Faced with the daunting prospect of evaluating potentially millions of possible amino acid combinations for functional specificity, we introduce a numerical alternative that characterizes protein structure from amino acid sequences via numerical means using techniques from multi-scale signal decomposition and statistical learning. The proposed framework is based on a notion of hierarchical motif vectors that capture the numerical variation of the local physico-chemical composition along a protein’s amino acid sequence. This allows using an extensive library of vector space data processing methods for rigorously computing the similarity of the corresponding amino acid sequence motifs, both in the alignment of amino acid sequences as well as the identification of motifs specific to functional protein groups.

This project starts with developing global and local alignment methods for sequences of motif vectors to establish correspondence between the underlying amino acid sequences. Next, it identifies hierarchical motif vectors that possess functional or structural specificity in select protein groups via quasi-supervised statistical learning. Finally, it formulates a protein function recogniton strategy based on group-specific hierarchical motif vectors.

The experimental results on local as well as global motif vector alignment indicate that the motif vectors adequately characterize the physico-chemical composition along amino acid sequences and allow associating segments sharing similar amino acid configurations at short, mid and long range neighborhoods along their respective sequences.
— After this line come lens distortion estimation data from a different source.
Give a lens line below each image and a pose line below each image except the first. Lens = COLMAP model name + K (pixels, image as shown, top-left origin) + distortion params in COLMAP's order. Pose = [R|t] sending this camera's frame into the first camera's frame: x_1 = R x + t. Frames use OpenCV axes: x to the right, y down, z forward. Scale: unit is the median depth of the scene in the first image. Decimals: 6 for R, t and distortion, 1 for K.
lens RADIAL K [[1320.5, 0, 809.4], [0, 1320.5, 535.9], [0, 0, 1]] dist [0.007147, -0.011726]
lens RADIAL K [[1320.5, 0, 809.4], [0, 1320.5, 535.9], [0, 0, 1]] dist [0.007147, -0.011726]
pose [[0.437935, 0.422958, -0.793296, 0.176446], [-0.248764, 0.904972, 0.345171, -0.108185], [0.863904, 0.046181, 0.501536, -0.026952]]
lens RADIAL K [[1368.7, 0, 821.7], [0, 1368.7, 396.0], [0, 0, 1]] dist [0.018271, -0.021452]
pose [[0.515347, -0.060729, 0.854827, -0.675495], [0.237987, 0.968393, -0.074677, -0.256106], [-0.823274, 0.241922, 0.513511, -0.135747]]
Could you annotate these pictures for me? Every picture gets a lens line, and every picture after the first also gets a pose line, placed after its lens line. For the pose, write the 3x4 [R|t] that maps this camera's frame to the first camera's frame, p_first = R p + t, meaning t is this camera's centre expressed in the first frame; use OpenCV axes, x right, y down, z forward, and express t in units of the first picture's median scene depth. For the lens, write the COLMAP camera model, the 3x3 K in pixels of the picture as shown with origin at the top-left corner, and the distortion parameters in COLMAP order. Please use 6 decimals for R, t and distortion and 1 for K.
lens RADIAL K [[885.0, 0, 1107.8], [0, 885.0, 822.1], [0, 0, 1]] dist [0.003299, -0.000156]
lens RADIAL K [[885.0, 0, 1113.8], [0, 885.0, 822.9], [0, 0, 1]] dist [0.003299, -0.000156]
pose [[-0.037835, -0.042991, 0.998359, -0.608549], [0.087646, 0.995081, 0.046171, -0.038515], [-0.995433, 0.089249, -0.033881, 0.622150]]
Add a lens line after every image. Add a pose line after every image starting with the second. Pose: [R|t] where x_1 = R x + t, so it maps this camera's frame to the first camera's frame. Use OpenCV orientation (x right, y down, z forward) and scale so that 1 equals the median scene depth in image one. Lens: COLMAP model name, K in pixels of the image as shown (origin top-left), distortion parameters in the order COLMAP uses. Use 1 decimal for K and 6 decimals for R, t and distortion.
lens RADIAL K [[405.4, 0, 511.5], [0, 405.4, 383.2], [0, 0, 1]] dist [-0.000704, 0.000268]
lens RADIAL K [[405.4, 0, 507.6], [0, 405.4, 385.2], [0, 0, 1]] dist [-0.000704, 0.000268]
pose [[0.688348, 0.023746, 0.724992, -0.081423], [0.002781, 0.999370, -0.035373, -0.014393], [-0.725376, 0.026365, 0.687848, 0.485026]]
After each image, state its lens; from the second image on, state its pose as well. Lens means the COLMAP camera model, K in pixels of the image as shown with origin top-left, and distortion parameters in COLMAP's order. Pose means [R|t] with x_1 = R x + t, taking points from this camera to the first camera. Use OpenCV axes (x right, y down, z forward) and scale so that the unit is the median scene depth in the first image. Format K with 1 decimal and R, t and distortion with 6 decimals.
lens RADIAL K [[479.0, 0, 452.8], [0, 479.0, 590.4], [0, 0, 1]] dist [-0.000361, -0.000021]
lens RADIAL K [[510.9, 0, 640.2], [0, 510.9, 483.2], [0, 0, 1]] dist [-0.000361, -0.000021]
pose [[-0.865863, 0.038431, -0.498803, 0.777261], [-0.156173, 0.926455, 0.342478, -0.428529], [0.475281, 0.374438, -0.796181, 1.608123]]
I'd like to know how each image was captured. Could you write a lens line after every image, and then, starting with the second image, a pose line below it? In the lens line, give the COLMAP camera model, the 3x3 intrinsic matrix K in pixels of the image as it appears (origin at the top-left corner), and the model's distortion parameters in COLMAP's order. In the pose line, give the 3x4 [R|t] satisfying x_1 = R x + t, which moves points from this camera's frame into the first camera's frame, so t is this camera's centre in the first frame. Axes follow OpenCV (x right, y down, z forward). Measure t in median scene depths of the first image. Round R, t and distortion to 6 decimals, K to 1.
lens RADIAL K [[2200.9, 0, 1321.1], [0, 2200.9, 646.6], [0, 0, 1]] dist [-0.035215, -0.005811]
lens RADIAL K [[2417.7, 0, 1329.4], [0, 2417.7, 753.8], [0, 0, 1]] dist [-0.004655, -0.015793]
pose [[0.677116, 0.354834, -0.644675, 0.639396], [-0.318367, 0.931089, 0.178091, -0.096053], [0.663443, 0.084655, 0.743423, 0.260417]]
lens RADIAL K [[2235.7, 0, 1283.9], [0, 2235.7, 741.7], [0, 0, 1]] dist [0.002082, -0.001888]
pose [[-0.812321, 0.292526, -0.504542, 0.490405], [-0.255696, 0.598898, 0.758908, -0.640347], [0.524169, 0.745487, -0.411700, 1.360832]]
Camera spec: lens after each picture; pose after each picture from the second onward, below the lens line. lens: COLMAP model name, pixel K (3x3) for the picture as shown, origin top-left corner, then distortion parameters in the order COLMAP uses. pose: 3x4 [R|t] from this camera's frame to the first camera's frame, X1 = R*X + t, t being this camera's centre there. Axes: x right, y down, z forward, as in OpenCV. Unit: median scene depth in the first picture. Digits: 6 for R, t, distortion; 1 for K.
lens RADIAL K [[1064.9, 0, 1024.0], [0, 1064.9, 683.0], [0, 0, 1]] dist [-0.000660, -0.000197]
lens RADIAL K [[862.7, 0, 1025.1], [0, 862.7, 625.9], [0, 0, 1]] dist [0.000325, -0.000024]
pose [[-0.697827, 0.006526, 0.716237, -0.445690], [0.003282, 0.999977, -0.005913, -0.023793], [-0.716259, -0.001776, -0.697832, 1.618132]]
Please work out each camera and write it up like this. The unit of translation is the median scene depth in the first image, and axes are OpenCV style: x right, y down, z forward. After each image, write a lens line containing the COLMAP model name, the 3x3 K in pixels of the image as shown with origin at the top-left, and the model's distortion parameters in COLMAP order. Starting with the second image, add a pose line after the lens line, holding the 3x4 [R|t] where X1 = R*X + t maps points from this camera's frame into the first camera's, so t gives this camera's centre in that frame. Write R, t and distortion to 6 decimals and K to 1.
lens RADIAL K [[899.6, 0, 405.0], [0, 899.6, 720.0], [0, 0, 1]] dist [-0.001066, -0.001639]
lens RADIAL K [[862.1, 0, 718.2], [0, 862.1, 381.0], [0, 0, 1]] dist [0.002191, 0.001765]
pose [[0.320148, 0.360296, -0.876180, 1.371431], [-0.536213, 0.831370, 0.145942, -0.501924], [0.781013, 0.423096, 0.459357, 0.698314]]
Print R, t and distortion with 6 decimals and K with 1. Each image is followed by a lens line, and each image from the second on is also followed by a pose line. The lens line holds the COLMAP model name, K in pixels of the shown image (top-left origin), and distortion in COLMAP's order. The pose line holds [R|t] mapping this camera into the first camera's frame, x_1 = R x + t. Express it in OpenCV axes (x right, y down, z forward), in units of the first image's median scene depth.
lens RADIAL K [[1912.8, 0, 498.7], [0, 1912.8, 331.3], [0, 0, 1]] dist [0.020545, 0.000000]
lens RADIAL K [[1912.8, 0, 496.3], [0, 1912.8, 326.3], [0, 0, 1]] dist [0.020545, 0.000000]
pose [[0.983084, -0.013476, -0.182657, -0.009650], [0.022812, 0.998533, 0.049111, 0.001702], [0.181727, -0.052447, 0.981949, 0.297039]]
This allows establishing associations between amino acid sequence segments that share similar functions due to amino acid configurations that share similar their physico-chemical properties.

Results on the prediction of N-glycosylation at consensus sequence sites also confirm that the hierarchical motif vectors accurately characterize the physico-chemical configurations at and around amino acid sites for functional significance. Furthermore, the quasi-supervised learning strategy can sort through the prospective sites of activity and identify the ones with real functional potential based on their respective motif vectors. The quasi-supervised learning strategy is especially fitting to biomedical information processing tasks where a relatively small collection of instances are available with experimentally verified attributes against the backdrop of a very large number of unknown prospects. The quasi-supervised learning algorithm successfully separates the probable prospects from the unlikely ones automatically with no user intervention.